Маршалл переварил это описание.
— Так. Тогда любой — скажем, вы или Алиса — идущий из остальной части квартиры в кабинет неизбежно проходит через эту комнату?
— Да. Или, само собой, можно пройти холлом. У кабинета отделньый вход.
— Хорошо, — кивнул Маршалл. — Сестра, во сколько вы приехали?
— Вскоре после десяти, лейтенант.
— Вы были в этой комнате, когда мистер Фоулкс ответил на мой звонок?
— Да. Он заканчивал завтракать в столовой. Пришёл сюда (должна сказать, что он выглядел несколько удивлённо, увидив нас с сестрой Фелицитас) и ушёл в кабинет.
— А вы оставались здесь?..
— Всё время вплоть до вашего прибытия. И позвольте предвосхитить ваш следующий вопрос: после мистера Фоулкса через эту дверь никто в кабинет не входил.
— И не выходил?
— Нет.
— И миссис Фоулкс всё время была с вами?
— Это уж слишком! — взорвалась Вероника. — Вы не только задаёте моим гостям и слугам все те вопросы, которые по праву должны задавать мне, но теперь даже намекаете…
— Прошу вас, миссис Фоулкс, — мягко вставила сестра Урсула. — Лейтенант лишь выполняет свои обязанности. Надеюсь на это, — добавила она с жестом, который у любого другого человека выглядел бы подмигиванием.

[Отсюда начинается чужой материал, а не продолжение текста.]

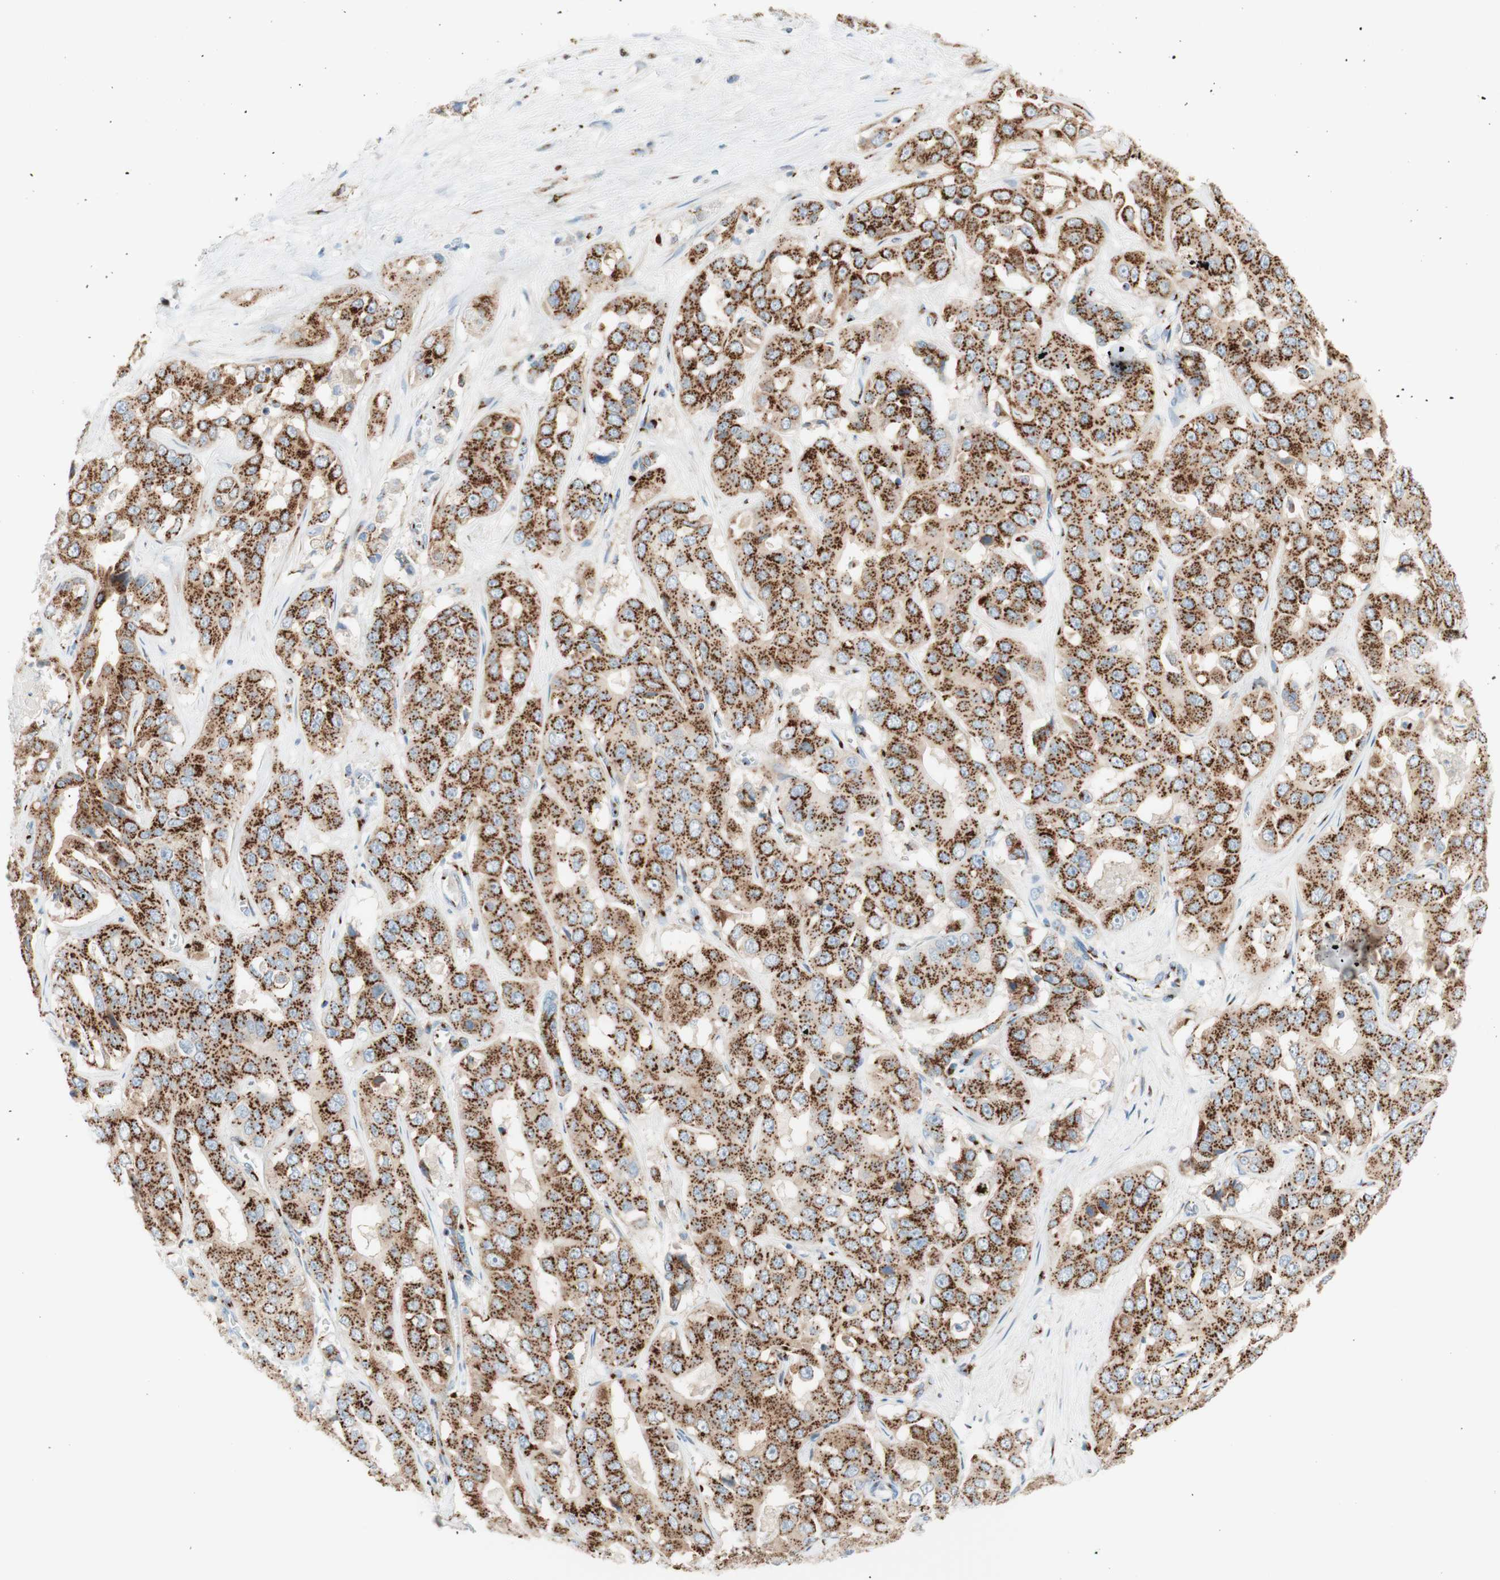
{"staining": {"intensity": "strong", "quantity": ">75%", "location": "cytoplasmic/membranous"}, "tissue": "liver cancer", "cell_type": "Tumor cells", "image_type": "cancer", "snomed": [{"axis": "morphology", "description": "Cholangiocarcinoma"}, {"axis": "topography", "description": "Liver"}], "caption": "This is a micrograph of immunohistochemistry staining of liver cancer (cholangiocarcinoma), which shows strong positivity in the cytoplasmic/membranous of tumor cells.", "gene": "GOLGB1", "patient": {"sex": "female", "age": 52}}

— Благодарю вас, сестра. И миссис Фоулкс была с вами?
— Да.
— Вы слышали какой-либо шум из кабинета?
— Признаюсь, что нет. А вы, миссис Фоулкс?
— Нет. — Вероника старалась отвечать монахине, а не полицейскому.
— Но потом мы с ней глубоко погрузились в беседу, а сестра Фелицитас, как вам известно, глуховата. Думаю, чтобы мы услышали, должна была бы произойти серьёзная борьба.
— Так. Тогда ясно, что нападавший на мистера Фоулкса вошёл в кабинет через дверь в холл и бесшумно, без всякой драки, обрушил его на пол ударом ножа. Хорошо. Думаю, это всё, что мне нужно спросить у вас на данный момент. Впрочем, прошу вас остаться здесь, пока я не поговорю с доктором, который будет с минуты на минуту. — Он встал, слегка поклонился и прошёл в кабинет.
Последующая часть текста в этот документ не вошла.